Companies in the steelmaking county shift focus to high value-added products
Qianxi county, in Hebei province's largely industrial city of Tangshan, is firmly on the road to recovery, after seeing many of its pillar iron and steel mills hit hard by the decline in demand and prices since 2008.
Up until then, Qianxi's iron and steel production accounted for 90 percent of local economic growth, making it one of the northern province's top 10 counties, according to Bai Chunming, Qianxi's Party chief.
The mountainous county spans 1,439 square kilometers and first started iron ore exploitation in the 1980s.
It was an industry which in its heyday enriched thousands of local residents, who were proud of the area's industrial prowess.
"But the county's mining and steelmaking businesses first started showing signs of weakness, when the iron and steel industry felt the full impact of the 2008 global financial crisis," Bai said.
Orders dried up, as did Qianxi's fiscal revenues.
"We felt the crisis so strongly because the county's only strong industry was iron and steel," he said.
"The prices of both products continued dropping, and it became harder and harder to see any way out of the spiral," Bai said.
Between 2006 and today, the price of billet steel in China-a freshly made product in the form of metal bars or rectangles-h(huán)as slipped 64 percent, from 5,600 yuan ($860) per metric ton to 2,000 yuan, while powdered iron has dropped to around 700 yuan, less than half of the price back in 2011, according to local government figures.

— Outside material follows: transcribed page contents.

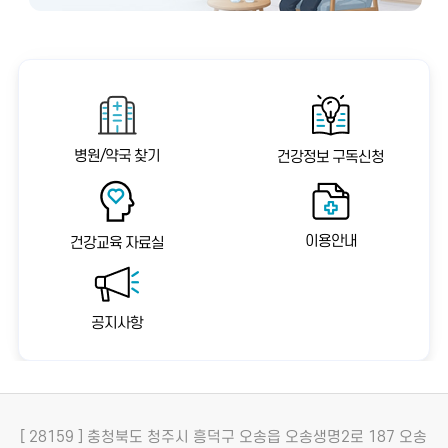
병원/약국 찾기
건강정보 구독신청
이용안내
건강교육 자료실
공지사항
[ 28159 ] 충청북도 청주시 흥덕구 오송읍 오송생명2로 187 오송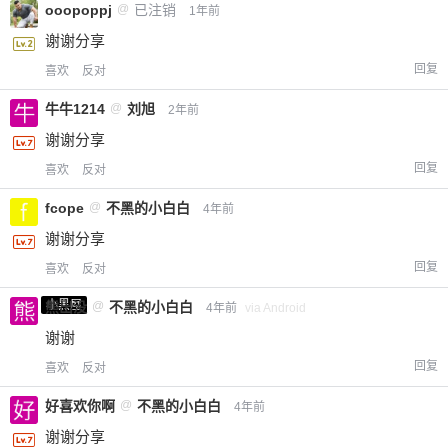
ooopoppj
@
已注销
1年前
谢谢分享
回复
喜欢
反对
牛牛1214
@
刘旭
2年前
谢谢分享
回复
喜欢
反对
fcope
@
不黑的小白白
4年前
谢谢分享
回复
喜欢
反对
小黑屋
熊出没
@
不黑的小白白
4年前
via Android
谢谢
回复
喜欢
反对
好喜欢你啊
@
不黑的小白白
4年前
谢谢分享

The State Council announced in February that over the next five years, annual domestic crude steel production capacity would be cut by 100 million tons to 150 million tons.
From 2013 to 2017, Hebei expected to cut its iron and steel capacity by 60 million tons, according to the province's State-owned assets supervision and administration commission.
Fourteen of Tangshan's 32 local steelmakers reported a debt-to-asset ratio of at least 70 percent last year, higher than the national average of 69.32 percent, according to Xinhua News Agency, which quoted a survey by the Tangshan Steel Association.
But Bai said the city's steel companies have been fighting hard to survive.